We posted earlier today about the upcoming public meetings on potential locations for subway stations on the Westside Extension. I had the chance to sit in on a meeting of Metro staffers last week and here are a few interesting morsels about the stations:
* Stops are being studied along the Wilshire Boulevard corridor at Crenshaw, La Brea, Fairfax, La Cienega and Beverly. The line would then veer south to Century City and then head back north to stop in Westwood and then at the VA Hospital. It has not been decided yet if Crenshaw will have a station (see below).
* Metro planners are also looking at potential stops on Wilshire at Bundy, 26th, 16th & 4th — if the line is one day extended to the sea. The agency is also looking at potential stops at Hollywood and Highland, Santa Monica Boulevard at La Brea, Fairfax & San Vicente and near the Beverly Center if a subway is built through West Hollywood to meet Wilshire line. Both of these options are beyond what current funding allows to be built, but they’re being studied now in case the funding materializes.
* In most cases, Metro staff has looked at a broad range of places where the stations could be put and narrowed the list down to the most practical alternatives. The point of the meetings is to give the public a chance to weigh in on those alternatives and better understand some of the issues involved with each. For example, in Westwood two locations have emerged as likely candidates for a station — either under the intersection of Wilshire and Westwood or on Wilshire under the UCLA parking lot between Gayley and Veteran. At Fairfax, Metro is looking at a location west of Fairfax because of more favorable soil conditions.

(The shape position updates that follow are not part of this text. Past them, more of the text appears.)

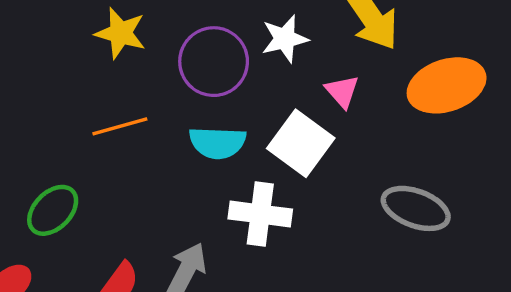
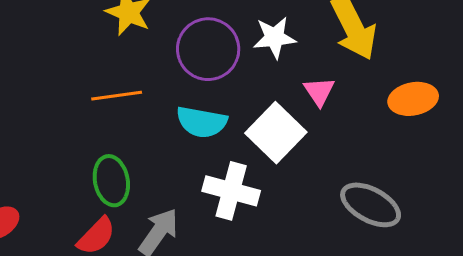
orange ellipse: (447, 85) -> (413, 99), size x0.7
green ellipse: (53, 210) -> (111, 181), moved, turned -63

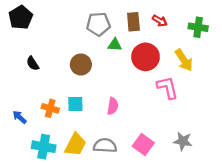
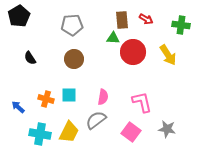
gray pentagon: (98, 24) -> (72, 25), moved
green triangle: (115, 45) -> (113, 38), moved
pink L-shape: (167, 88) -> (142, 102), moved
gray semicircle: (105, 146) -> (96, 120), moved, turned -40

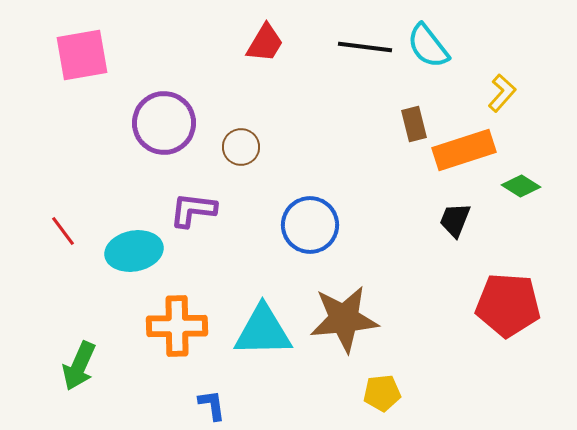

* Speaking of the Fairfax station — and I find this quite fascinating — staffers are also starting to think about how to deal with recovering an expected load of paleontological materials from the area, which is right down the street from the La Brea Tar Pits.
* One big consideration for station locations is being able to secure a place for construction equipment. Stations are built by digging a big hole in the ground and then covering that hole up – so there’s a need for a construction staging area. Station construction could take about five years at each location. Another factor is the location and availability of properties that Metro may have to lease to accommodate subway construction.
* However, the agency is also trying to make sure it builds the stations in the right place since they’re going to presumably be there for many years. The critical requirement is to put the stations in places people want to go.
* The only two stations where Metro owns property along the Wilshire route is at Wilshire and Crenshaw and Wilshire and La Brea. But it hasn’t been determined yet if Crenshaw will have a station — it’s in a low-density area and there has been debate in the community about whether it’s a good place for a subway stop. Crenshaw is also a half-mile west of the present stop at Wilshire and Western, raising the question whether there should be two stations in such close proximity. On the other hand, it’s two miles between Western and La Brea — a long way between stations.
* The public will also be asked to consider where the best places are to put entrances to the stations and some strategies that Metro may use to accommodate future entrances — i.e. building walls that could later be removed and connected to stairwells. There are also private property owners who want to be close to a subway stop or entrance.